DVOŘÁK Concerto for Violin and Orchestra (Hemsing)
Try this disc in reverse order. Stephan Koncz has arranged Josef Suk’s Liebeslied for violin and orchestra, and it’s a seductive introduction to the disc’s strengths: spotlighting the gleaming, high-calorie tone and expressive phrasing of the young Norwegian violinist Eldbjørg Hemsing against swathes of deep orchestral velvet from the Antwerp Symphony Orchestra under Alan Buribayev. This is Hemsing’s second CD; and while David Gutman, reviewing the first (5/18), didn’t feel that her sound was quite right for Shostakovich, he conceded that it was ‘ideally suited to big-hearted Romantic fare’.
Well, here it is, and if that Liebeslied doesn’t go straight on to Classic FM’s late night rotation, I don’t know what will. Next, try Suk’s splendid G minor Fantasy, a single-movement concerto by any other name. Buribayev launches it in swashbuckling style amid a spray of cymbals and triangle. Hemsing matches him with a big, exuberant, heart-on-sleeve performance in which the fact that the recording places her unavoidably front and centre – and the slight muzziness of the orchestral sound that comes as a consequence of that – is offset by the ebullience and tautness of the overall reading.

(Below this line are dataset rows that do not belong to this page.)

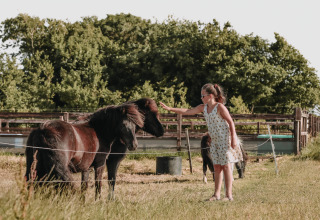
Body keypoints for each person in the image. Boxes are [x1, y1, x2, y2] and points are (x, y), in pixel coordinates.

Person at [160, 83, 243, 201]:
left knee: (226, 167)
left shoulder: (220, 107)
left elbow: (231, 122)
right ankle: (216, 195)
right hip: (214, 141)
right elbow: (187, 111)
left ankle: (229, 196)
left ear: (210, 96)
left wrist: (233, 138)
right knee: (217, 167)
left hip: (225, 140)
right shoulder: (203, 107)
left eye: (202, 95)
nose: (201, 98)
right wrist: (170, 109)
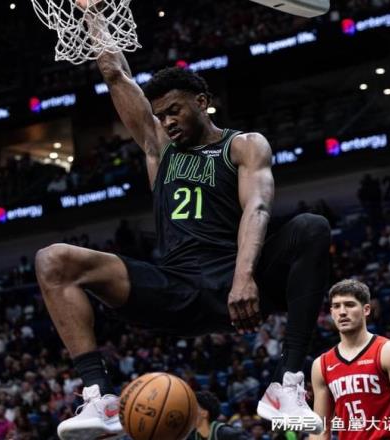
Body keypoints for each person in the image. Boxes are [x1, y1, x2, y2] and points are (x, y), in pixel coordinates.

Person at [34, 8, 331, 439]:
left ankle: (286, 386)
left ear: (202, 102)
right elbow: (116, 74)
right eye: (161, 115)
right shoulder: (159, 147)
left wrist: (243, 277)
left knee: (311, 227)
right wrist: (94, 13)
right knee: (53, 260)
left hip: (236, 281)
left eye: (174, 111)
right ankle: (99, 397)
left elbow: (258, 208)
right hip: (174, 287)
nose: (167, 122)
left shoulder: (243, 146)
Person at [310, 279, 390, 439]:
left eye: (349, 305)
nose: (342, 312)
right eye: (336, 306)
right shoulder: (321, 364)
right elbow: (321, 427)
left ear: (366, 309)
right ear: (331, 312)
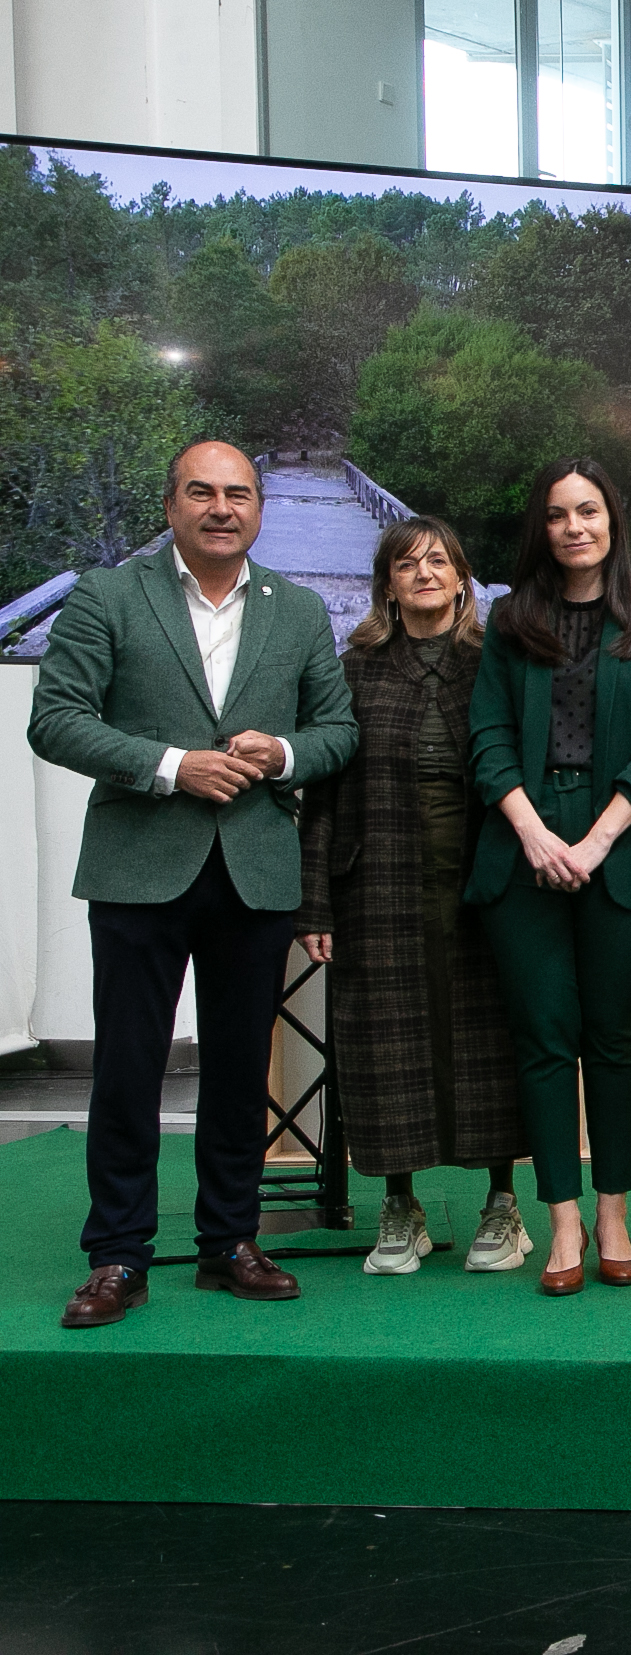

So that’s basically what you’re getting here: big, upfront readings with undeniably attractive solo playing supported by extrovert conducting and an orchestra which, while responsive, is very much a secondary part of the sonic picture. Now apply that over the 32 minutes of Dvořák’s Concerto. It sounds fine; the spirit of everyone present is certainly willing, and there’s an enjoyable tingle to the way Hemsing points the finale’s furiant rhythms. A polished and confident performance. But now consider that Christian Tetzlaff has recently recorded this same basic coupling and … well, you see the problem.